|
|
|
Waikato DNA Sequencing Facility
|
GS Junior Services
An optimized solution for a wide variety of sequencing applications.
De Novo Sequencing
Sequence complete bacterial, viral, small fungal and other small genomes or multiple BACs and plasmids on the GS Junior System. Use long single reads alone, or in combination with paired end reads to generate high-quality de novo assemblies with few contigs. Perform comparative analysis of multiple whole genomes and identify differences between samples.
Targeted Resequencing
Perform ultra-deep sequencing of amplicons (PCR products) with the GS Junior System. Generating an average of 100,000 high quality reads per run, the system is ideally suited for detecting low level variants (<1% frequency) in pooled amplicon samples, such as viral or human DNA. For many targeted sequencing projects, dozens or hundreds of amplicons can be tiled across genomic regions of interest (i.e. disease-associated regions) and sequenced together.
Targeted sequencing using sample-enrichment technologies
Sequence capture technologies allow researchers to target and sequence only the regions of interest in the genome and assess the genetic variation within the captured DNA regions. The GS Junior System is ideal for small sequence capture projects that require sequencing of 40 million bases or less.

* _Extracted entries_
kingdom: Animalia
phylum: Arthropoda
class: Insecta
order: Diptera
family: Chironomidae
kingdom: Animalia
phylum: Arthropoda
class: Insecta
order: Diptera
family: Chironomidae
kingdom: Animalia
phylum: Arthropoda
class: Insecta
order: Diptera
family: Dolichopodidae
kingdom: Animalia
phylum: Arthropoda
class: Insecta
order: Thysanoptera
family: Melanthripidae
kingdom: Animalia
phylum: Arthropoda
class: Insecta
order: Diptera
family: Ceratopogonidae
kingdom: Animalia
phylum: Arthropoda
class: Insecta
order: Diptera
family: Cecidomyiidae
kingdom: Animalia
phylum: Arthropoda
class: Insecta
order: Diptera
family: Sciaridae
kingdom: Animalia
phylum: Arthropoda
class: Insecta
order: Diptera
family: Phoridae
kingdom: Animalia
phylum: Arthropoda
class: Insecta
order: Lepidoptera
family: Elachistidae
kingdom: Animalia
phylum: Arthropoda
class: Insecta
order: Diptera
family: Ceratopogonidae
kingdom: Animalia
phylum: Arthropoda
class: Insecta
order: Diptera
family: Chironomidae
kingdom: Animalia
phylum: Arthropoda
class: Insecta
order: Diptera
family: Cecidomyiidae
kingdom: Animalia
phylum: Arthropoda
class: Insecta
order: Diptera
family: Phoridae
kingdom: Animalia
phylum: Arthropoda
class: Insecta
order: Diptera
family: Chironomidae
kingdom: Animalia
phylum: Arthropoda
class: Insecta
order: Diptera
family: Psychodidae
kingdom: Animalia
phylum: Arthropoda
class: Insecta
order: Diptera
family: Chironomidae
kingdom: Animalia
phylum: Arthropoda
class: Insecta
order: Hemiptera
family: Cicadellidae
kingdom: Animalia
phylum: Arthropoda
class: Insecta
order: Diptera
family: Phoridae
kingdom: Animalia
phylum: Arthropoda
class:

* _Work instructions_
1) According to the text on GS Junior sequencing services, how many high quality reads does the system generate per run on average?
2) Carry on the text on GS Junior sequencing services past its last sentence.
The records are separate material, unrelated to the sequencing services text.

* _Answers by task_
1) An average of 100,000 high quality reads per run.

2)
Metagenomic Characterization
The GS Junior System enables a comprehensive view into the diversity and metabolic profile of an complex environmental samples. Analysis of 100,000 reads can yield a high percentage of species identification in complex metagenomes and even higher in less complex samples. The long reads provide the enormous specificity needed to compare sequenced reads against DNA or protein databases and give unambiguous assignment of even closely related species.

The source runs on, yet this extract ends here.